3Dプリンターで断脚手術をしたペットたちに新たな義足を ― 東洋装具医療器具製作所
ペットフードや動物医療の発展と進化で、ペットの長寿化が進んでいる。その一方でペットの代表格である犬に、事故の治療や悪性腫瘍の手術のため、断脚手術を余儀なくされる場合がある。そこで現在注目されているのが、3Dプリンターを使ったペット用義足の開発だ。「ペット用義足先進国」とされている米国では、すでに肩関節から脚を失ったペットのための義足を3Dプリンターで作っているメーカーがあったりもするが、海外から輸入しても、対応が遅れる場合があるうえに、値段も高額だ。壊れた時の修理も対応してもらえないケースもある。だからこそ国内で作る必要があるという。(上部画像は東洋装具医療器具製作所のウェブサイト。出典:東洋装具医療器具製作所)
3Dプリンターを活用してペット用義足を製作
東洋装具医療器具製作所は、2007年に日本初となる動物用義肢製作所として設立されて以来、医師と連携しながら、犬や猫に限らず、脚の欠損、脱臼、腰のヘルニアなどで歩くことが困難になった動物たちのためにコルセットや義足をオーダーメイドで届けてきた。年間3,000件近い依頼を受けるなか、肩からの断脚手術を行ったペット向けの義足として、3Dプリンターで製作するオーダーメイド義足の開発をすすめている。
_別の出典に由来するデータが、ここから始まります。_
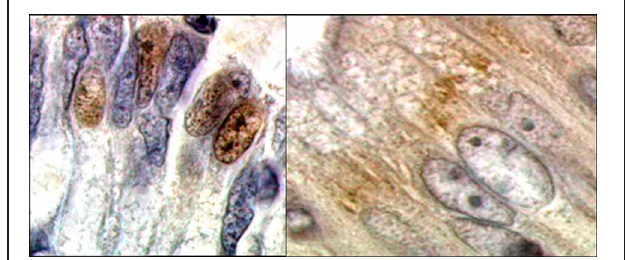
FIGURE 1 | Diffuse localization of wild-type MUTYH protein in colonic epithelial cells, as evidenced with specific antibodies (Courtesy of Dr. M.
四足歩行の犬は、4本の脚にかかる体重の負担は均一ではなく、前脚に7割、後ろ脚に3割の力がかかっているとされる。脚を1本切断すると、まともに使うことができなくなり、筋肉が弱り、肩にも影響がでて力を入れることが難しくなる。それを防ぐために、開発された3Dプリント義足は胴体部分をコルセットのように覆い、胴体に力を分散させるような造りになっている。失った脚に代わる器具は、先端にクッション性のあるものが取り付けられた。
義足のボディー部分を作るための型取りは、患畜が治療を行う動物病院で石膏を流し込んで行われる。それを3Dスキャナーでデータ化し、3Dプリントが行われる。ボディーの部分はポリカーボネートと呼ばれる耐久性の高い素材が用いられ、縦・横どちらに負荷がかかっても、力を分散できるようなデザインに仕上げられている。
ペットの長寿化がすすむなか、高齢ペットのQOLの向上への取り組みは、これまで以上に注目を集める。